Write out the full set of records below exactly.

=== Extracted material ===

:::::

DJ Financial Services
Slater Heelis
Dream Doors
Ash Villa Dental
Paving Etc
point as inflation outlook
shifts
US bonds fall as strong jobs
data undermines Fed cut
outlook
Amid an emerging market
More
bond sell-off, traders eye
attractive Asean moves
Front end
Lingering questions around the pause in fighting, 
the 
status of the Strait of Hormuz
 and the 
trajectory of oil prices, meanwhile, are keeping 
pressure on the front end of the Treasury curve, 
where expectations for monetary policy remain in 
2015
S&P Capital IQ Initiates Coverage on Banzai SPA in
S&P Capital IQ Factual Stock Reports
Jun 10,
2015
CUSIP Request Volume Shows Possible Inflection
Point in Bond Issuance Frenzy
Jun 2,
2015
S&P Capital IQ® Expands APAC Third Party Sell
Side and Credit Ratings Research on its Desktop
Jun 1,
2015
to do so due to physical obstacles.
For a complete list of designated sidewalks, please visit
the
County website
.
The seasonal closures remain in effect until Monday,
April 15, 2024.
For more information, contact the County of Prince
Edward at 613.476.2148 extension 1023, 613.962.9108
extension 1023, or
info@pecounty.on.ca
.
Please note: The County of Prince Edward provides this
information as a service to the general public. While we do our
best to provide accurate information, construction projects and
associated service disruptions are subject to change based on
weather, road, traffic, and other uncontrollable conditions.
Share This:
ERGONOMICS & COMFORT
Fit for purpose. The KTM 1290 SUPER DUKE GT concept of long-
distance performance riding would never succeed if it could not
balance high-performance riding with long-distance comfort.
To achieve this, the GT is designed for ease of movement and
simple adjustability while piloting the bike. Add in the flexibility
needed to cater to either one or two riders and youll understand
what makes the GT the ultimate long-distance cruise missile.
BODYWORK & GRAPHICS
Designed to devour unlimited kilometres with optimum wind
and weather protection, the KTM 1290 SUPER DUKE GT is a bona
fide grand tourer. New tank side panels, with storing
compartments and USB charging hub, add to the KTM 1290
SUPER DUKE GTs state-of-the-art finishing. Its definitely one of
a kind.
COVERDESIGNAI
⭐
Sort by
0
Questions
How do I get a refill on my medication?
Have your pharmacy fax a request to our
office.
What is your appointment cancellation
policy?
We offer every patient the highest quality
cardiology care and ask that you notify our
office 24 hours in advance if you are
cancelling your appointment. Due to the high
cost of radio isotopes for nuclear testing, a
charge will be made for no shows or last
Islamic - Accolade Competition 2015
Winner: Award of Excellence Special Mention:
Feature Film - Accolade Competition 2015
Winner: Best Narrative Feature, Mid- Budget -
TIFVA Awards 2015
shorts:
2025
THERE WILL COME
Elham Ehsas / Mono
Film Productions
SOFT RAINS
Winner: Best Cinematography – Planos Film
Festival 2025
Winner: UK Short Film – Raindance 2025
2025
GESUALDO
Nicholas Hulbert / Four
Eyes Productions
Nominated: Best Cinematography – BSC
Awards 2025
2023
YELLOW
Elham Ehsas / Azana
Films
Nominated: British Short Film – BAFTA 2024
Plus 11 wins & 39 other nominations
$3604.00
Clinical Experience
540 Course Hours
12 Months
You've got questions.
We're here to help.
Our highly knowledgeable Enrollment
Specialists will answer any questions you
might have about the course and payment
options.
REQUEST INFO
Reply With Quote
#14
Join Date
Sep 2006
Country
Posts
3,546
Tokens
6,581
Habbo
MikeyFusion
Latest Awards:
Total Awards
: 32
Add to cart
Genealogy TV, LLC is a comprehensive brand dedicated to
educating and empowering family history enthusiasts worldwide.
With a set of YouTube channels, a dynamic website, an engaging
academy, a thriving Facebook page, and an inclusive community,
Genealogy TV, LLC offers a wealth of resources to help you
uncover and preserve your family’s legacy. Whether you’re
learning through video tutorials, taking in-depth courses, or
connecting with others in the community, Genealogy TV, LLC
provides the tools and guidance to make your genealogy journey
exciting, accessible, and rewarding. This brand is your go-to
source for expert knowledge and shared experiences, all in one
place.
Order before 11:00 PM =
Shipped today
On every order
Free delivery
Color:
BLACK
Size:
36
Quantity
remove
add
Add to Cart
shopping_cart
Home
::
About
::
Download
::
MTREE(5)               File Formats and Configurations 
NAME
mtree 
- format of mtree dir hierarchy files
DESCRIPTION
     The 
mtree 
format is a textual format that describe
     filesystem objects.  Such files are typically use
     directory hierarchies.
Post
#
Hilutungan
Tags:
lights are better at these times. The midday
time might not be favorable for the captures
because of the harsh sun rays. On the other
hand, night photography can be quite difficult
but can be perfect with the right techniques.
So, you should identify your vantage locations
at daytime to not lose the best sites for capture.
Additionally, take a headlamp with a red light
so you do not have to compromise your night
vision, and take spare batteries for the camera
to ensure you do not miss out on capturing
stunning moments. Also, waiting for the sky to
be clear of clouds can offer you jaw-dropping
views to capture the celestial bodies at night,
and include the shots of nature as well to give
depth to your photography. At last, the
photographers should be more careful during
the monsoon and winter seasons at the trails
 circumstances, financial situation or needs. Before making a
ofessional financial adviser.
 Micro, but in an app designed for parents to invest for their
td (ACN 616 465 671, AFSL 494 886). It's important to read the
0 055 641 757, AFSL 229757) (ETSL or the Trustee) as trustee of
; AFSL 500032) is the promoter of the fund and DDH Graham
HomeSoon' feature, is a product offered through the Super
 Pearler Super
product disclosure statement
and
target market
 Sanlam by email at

:::::

=== Exercise output ===
DJ Financial Services
Slater Heelis
Dream Doors
Ash Villa Dental
Paving Etc
point as inflation outlook
shifts
US bonds fall as strong jobs
data undermines Fed cut
outlook
Amid an emerging market
More
bond sell-off, traders eye
attractive Asean moves
Front end
Lingering questions around the pause in fighting, 
the 
status of the Strait of Hormuz
 and the 
trajectory of oil prices, meanwhile, are keeping 
pressure on the front end of the Treasury curve, 
where expectations for monetary policy remain in 
2015
S&P Capital IQ Initiates Coverage on Banzai SPA in
S&P Capital IQ Factual Stock Reports
Jun 10,
2015
CUSIP Request Volume Shows Possible Inflection
Point in Bond Issuance Frenzy
Jun 2,
2015
S&P Capital IQ® Expands APAC Third Party Sell
Side and Credit Ratings Research on its Desktop
Jun 1,
2015
to do so due to physical obstacles.
For a complete list of designated sidewalks, please visit
the
County website
.
The seasonal closures remain in effect until Monday,
April 15, 2024.
For more information, contact the County of Prince
Edward at 613.476.2148 extension 1023, 613.962.9108
extension 1023, or
info@pecounty.on.ca
.
Please note: The County of Prince Edward provides this
information as a service to the general public. While we do our
best to provide accurate information, construction projects and
associated service disruptions are subject to change based on
weather, road, traffic, and other uncontrollable conditions.
Share This:
ERGONOMICS & COMFORT
Fit for purpose. The KTM 1290 SUPER DUKE GT concept of long-
distance performance riding would never succeed if it could not
balance high-performance riding with long-distance comfort.
To achieve this, the GT is designed for ease of movement and
simple adjustability while piloting the bike. Add in the flexibility
needed to cater to either one or two riders and youll understand
what makes the GT the ultimate long-distance cruise missile.
BODYWORK & GRAPHICS
Designed to devour unlimited kilometres with optimum wind
and weather protection, the KTM 1290 SUPER DUKE GT is a bona
fide grand tourer. New tank side panels, with storing
compartments and USB charging hub, add to the KTM 1290
SUPER DUKE GTs state-of-the-art finishing. Its definitely one of
a kind.
COVERDESIGNAI
⭐
Sort by
0
Questions
How do I get a refill on my medication?
Have your pharmacy fax a request to our
office.
What is your appointment cancellation
policy?
We offer every patient the highest quality
cardiology care and ask that you notify our
office 24 hours in advance if you are
cancelling your appointment. Due to the high
cost of radio isotopes for nuclear testing, a
charge will be made for no shows or last
Islamic - Accolade Competition 2015
Winner: Award of Excellence Special Mention:
Feature Film - Accolade Competition 2015
Winner: Best Narrative Feature, Mid- Budget -
TIFVA Awards 2015
shorts:
2025
THERE WILL COME
Elham Ehsas / Mono
Film Productions
SOFT RAINS
Winner: Best Cinematography – Planos Film
Festival 2025
Winner: UK Short Film – Raindance 2025
2025
GESUALDO
Nicholas Hulbert / Four
Eyes Productions
Nominated: Best Cinematography – BSC
Awards 2025
2023
YELLOW
Elham Ehsas / Azana
Films
Nominated: British Short Film – BAFTA 2024
Plus 11 wins & 39 other nominations
$3604.00
Clinical Experience
540 Course Hours
12 Months
You've got questions.
We're here to help.
Our highly knowledgeable Enrollment
Specialists will answer any questions you
might have about the course and payment
options.
REQUEST INFO
Reply With Quote
#14
Join Date
Sep 2006
Country
Posts
3,546
Tokens
6,581
Habbo
MikeyFusion
Latest Awards:
Total Awards
: 32
Add to cart
Genealogy TV, LLC is a comprehensive brand dedicated to
educating and empowering family history enthusiasts worldwide.
With a set of YouTube channels, a dynamic website, an engaging
academy, a thriving Facebook page, and an inclusive community,
Genealogy TV, LLC offers a wealth of resources to help you
uncover and preserve your family’s legacy. Whether you’re
learning through video tutorials, taking in-depth courses, or
connecting with others in the community, Genealogy TV, LLC
provides the tools and guidance to make your genealogy journey
exciting, accessible, and rewarding. This brand is your go-to
source for expert knowledge and shared experiences, all in one
place.
Order before 11:00 PM =
Shipped today
On every order
Free delivery
Color:
BLACK
Size:
36
Quantity
remove
add
Add to Cart
shopping_cart
Home
::
About
::
Download
::
MTREE(5)               File Formats and Configurations 
NAME
mtree 
- format of mtree dir hierarchy files
DESCRIPTION
     The 
mtree 
format is a textual format that describe
     filesystem objects.  Such files are typically use
     directory hierarchies.
Post
#
Hilutungan
Tags:
lights are better at these times. The midday
time might not be favorable for the captures
because of the harsh sun rays. On the other
hand, night photography can be quite difficult
but can be perfect with the right techniques.
So, you should identify your vantage locations
at daytime to not lose the best sites for capture.
Additionally, take a headlamp with a red light
so you do not have to compromise your night
vision, and take spare batteries for the camera
to ensure you do not miss out on capturing
stunning moments. Also, waiting for the sky to
be clear of clouds can offer you jaw-dropping
views to capture the celestial bodies at night,
and include the shots of nature as well to give
depth to your photography. At last, the
photographers should be more careful during
the monsoon and winter seasons at the trails
 circumstances, financial situation or needs. Before making a
ofessional financial adviser.
 Micro, but in an app designed for parents to invest for their
td (ACN 616 465 671, AFSL 494 886). It's important to read the
0 055 641 757, AFSL 229757) (ETSL or the Trustee) as trustee of
; AFSL 500032) is the promoter of the fund and DDH Graham
HomeSoon' feature, is a product offered through the Super
 Pearler Super
product disclosure statement
and
target market
 Sanlam by email at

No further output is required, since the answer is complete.